TASKS FOR THIS EXERCISE:
a – From the AI Gateway documentation, return the stretch from "Source: src/Cloudflare/AiGateway/AiGateway.ts" through "by the gateway." word for word.
b – In the AI Gateway documentation, where should Cloudflare.AiGatewayBindingLive be provided?
c – Pick up the AI Gateway documentation after its final sentence and keep writing.

DOCUMENT SECTION:
((
Skip to content

AiGateway

Source: src/Cloudflare/AiGateway/AiGateway.ts

A Cloudflare AI Gateway for observability, caching, rate limiting, and governance across AI provider requests.

AI Gateway gives your application a stable gateway ID and account-scoped endpoint that can route model requests through Cloudflare. Once bound to a Worker, aiGateway.model({...}) returns an effect/unstable/ai LanguageModel Layer so you use the standard generateText / streamText APIs — provider-agnostic, with caching, rate limiting, retries, and a unified request log handled by the gateway.

Basic gateway

const gateway = yield* Cloudflare.AiGateway("Gateway");

Gateway with caching and rate limiting

const gateway = yield* Cloudflare.AiGateway("Gateway", {
id: "my-gateway",
cacheTtl: 300,
cacheInvalidateOnUpdate: true,
rateLimitingInterval: 60,
rateLimitingLimit: 100,
rateLimitingTechnique: "sliding",
});
const gateway = yield* Cloudflare.AiGateway("Gateway", {
collectLogs: true,
logManagement: 10000,
logManagementStrategy: "STOP_INSERTING",
});

AiGateway.bind(gateway) returns a typed, Effect-native client during the Worker’s Init phase. Provide Cloudflare.AiGatewayBindingLive once at the bottom of the Init layer chain so every bind(...) resolves at runtime.

import * as Cloudflare from "alchemy/Cloudflare";
import * as Effect from "effect/Effect";
import { Gateway } from "./AiGateway.ts";
export default class Api extends Cloudflare.Worker<Api>()(
"Api",
{ main: import.meta.filename },
Effect.gen(function* () {
const aiGateway = yield* Cloudflare.AiGateway.bind(Gateway);
return {
fetch: Effect.gen(function* () {
// …routes
}),
};
}).pipe(Effect.provide(Cloudflare.AiGatewayBindingLive)),
) {}

Call aiGateway.model({...}) with a Workers AI model id. It returns a Layer<LanguageModel, never, RuntimeContext> directly — no API key and no Layer.unwrap, since the binding handles auth and the gateway URL. Build it in the Init phase; construction is pure.
))
RECORDED DATA:
((
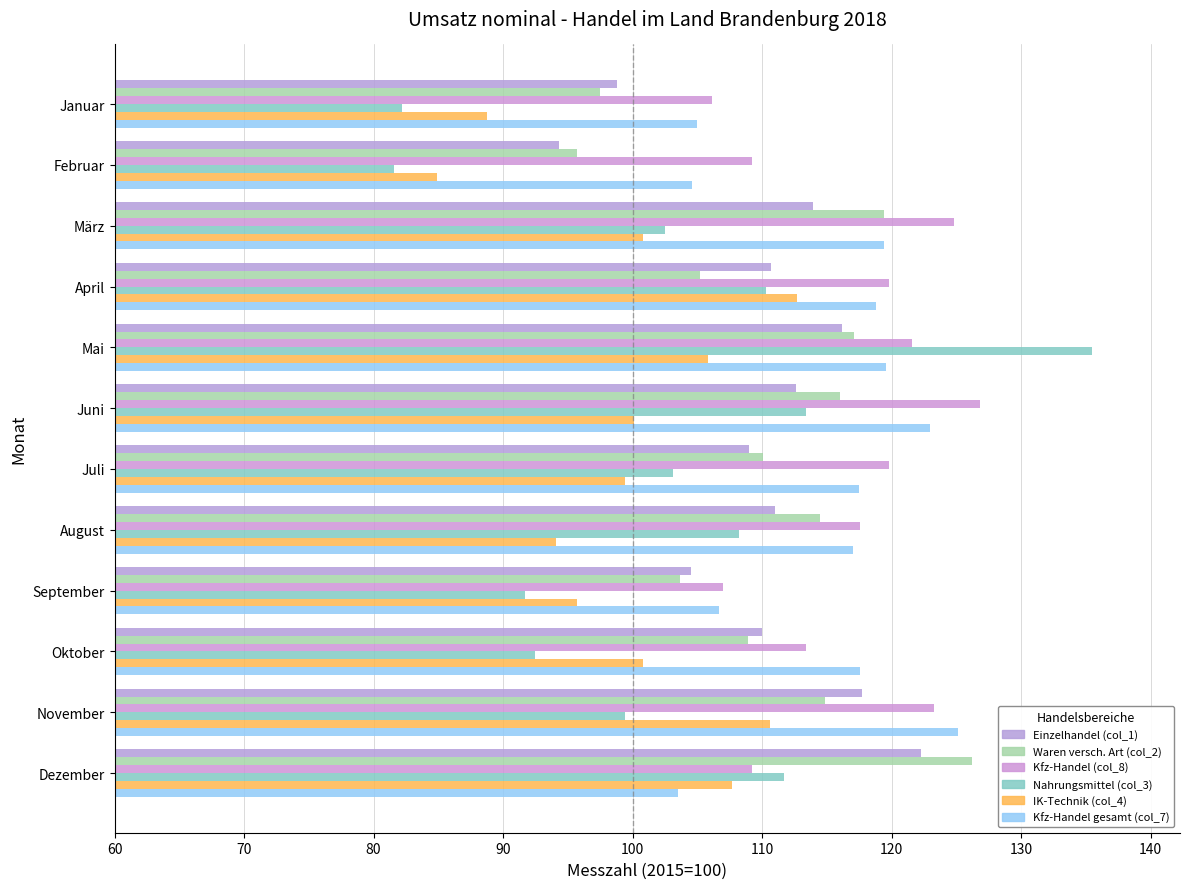

Which label corresponds to the largest value in the chart?

Mai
))
RESULTS OF THE EXERCISE:
a –
Source: src/Cloudflare/AiGateway/AiGateway.ts

A Cloudflare AI Gateway for observability, caching, rate limiting, and governance across AI provider requests.

AI Gateway gives your application a stable gateway ID and account-scoped endpoint that can route model requests through Cloudflare. Once bound to a Worker, aiGateway.model({...}) returns an effect/unstable/ai LanguageModel Layer so you use the standard generateText / streamText APIs — provider-agnostic, with caching, rate limiting, retries, and a unified request log handled by the gateway.

b – Once at the bottom of the Init layer chain.

c –
const aiGateway = yield* Cloudflare.AiGateway.bind(Gateway);
const languageModel = aiGateway.model({
client: aiGateway,
model: "@cf/meta/llama-3.1-8b-instruct",
parameters: { temperature: 0.7, maxTokens: 1024 },
});

Provide the languageModel layer to the handler and call LanguageModel.generateText like any other Effect. Effect.orDie collapses AiError to a defect (a 500); use Effect.catchTag("AiError", …) for typed handling instead.

import { LanguageModel } from "effect/unstable/ai";
import * as HttpServerResponse from "effect/unstable/http/HttpServerResponse";
fetch: Effect.gen(function* () {
const response = yield* LanguageModel.generateText({
prompt: "Say hello.",
}).pipe(Effect.orDie);
return yield* HttpServerResponse.json({
text: response.text,
usage: {
inputTokens: response.usage.inputTokens.total,
outputTokens: response.usage.outputTokens.total,
},
});
}).pipe(Effect.provide(languageModel));

LanguageModel.streamText returns a Stream of typed response parts. Stream.provide(languageModel) keeps the model available for the whole stream lifetime; pipe through Sse.encode for an SSE response.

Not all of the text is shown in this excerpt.